* **Task brief**
All that is needed is the run of lines from the top of the entries to the line with "middle tip: (172, 99)", that line included, repeated exactly and free of pictures.

* **Supplied entries**

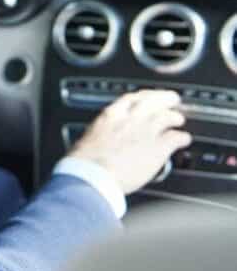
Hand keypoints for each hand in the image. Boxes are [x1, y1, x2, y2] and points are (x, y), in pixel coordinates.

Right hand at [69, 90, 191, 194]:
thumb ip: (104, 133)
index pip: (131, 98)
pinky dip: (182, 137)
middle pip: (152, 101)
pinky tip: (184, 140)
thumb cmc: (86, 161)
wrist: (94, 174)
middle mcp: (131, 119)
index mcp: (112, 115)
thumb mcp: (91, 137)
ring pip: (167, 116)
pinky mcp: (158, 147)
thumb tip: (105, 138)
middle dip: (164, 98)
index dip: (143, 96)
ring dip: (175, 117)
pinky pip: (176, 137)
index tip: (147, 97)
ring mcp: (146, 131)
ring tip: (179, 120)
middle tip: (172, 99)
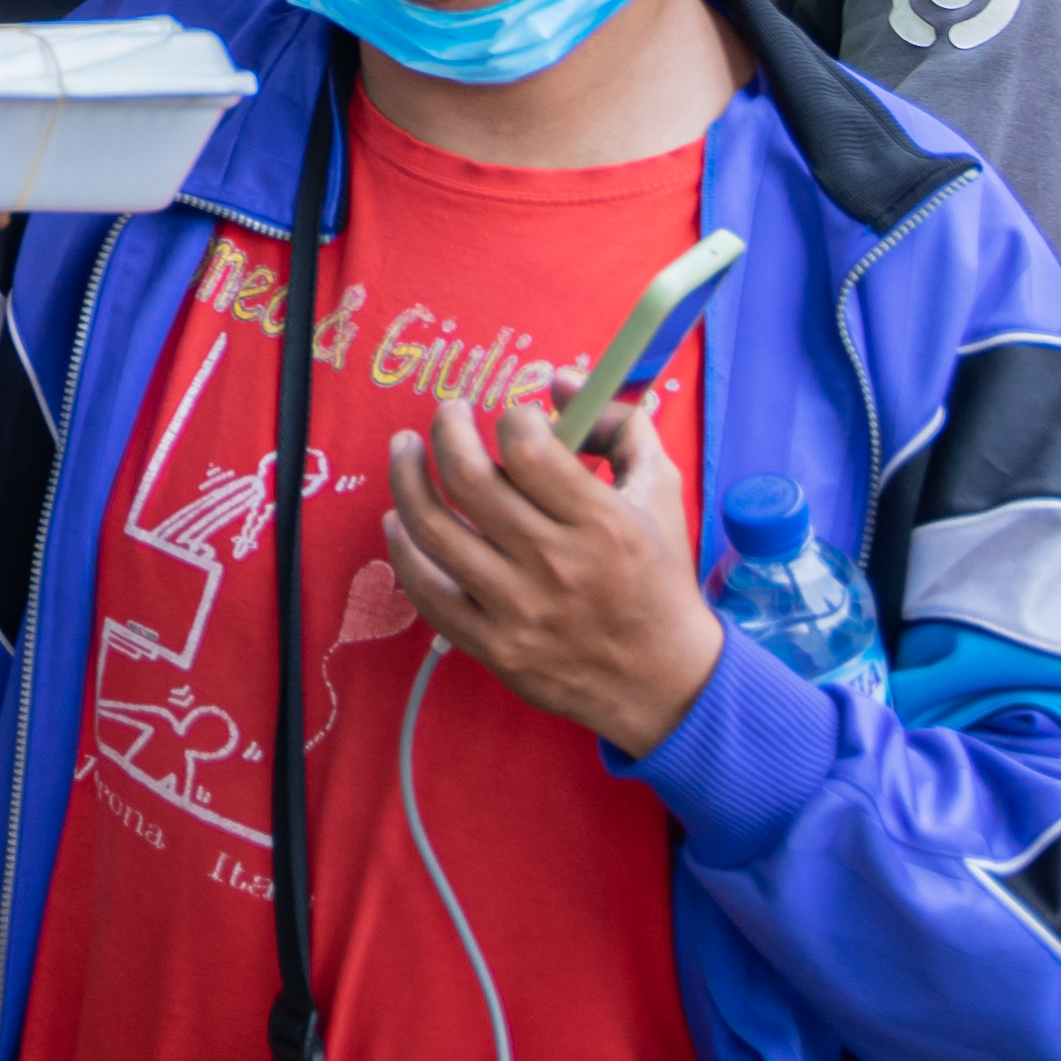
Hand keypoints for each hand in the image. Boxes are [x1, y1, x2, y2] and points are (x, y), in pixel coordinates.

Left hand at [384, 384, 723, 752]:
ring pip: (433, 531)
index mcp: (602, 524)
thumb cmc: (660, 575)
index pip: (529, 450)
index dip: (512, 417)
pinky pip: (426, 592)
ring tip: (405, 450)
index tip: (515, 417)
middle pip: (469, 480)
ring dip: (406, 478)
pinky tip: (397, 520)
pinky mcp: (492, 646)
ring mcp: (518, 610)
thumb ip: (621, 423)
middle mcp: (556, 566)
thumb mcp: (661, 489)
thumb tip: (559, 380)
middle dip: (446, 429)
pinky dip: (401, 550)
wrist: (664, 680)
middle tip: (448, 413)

* **Answer to this problem**
Hand keypoints for each hand in the image. Boxes are [x1, y1, x2, y2] and points are (x, y), in pixel coordinates.

Right hand at [69, 90, 191, 194]:
thumb ip: (104, 133)
index pip: (131, 98)
pinky dip: (182, 137)
middle pip: (152, 101)
pinky tip: (184, 140)
thumb cmc: (86, 161)
wrist: (94, 174)
middle mcp: (131, 119)
index mcp: (112, 115)
thumb mcp: (91, 137)
ring pip: (167, 116)
pinky mcp: (158, 147)
thumb tip: (105, 138)
middle dip: (164, 98)
index dip: (143, 96)
ring dip: (175, 117)
pinky pip: (176, 137)
index tip: (147, 97)
ring mcp: (146, 131)
ring tip: (179, 120)
middle tip: (172, 99)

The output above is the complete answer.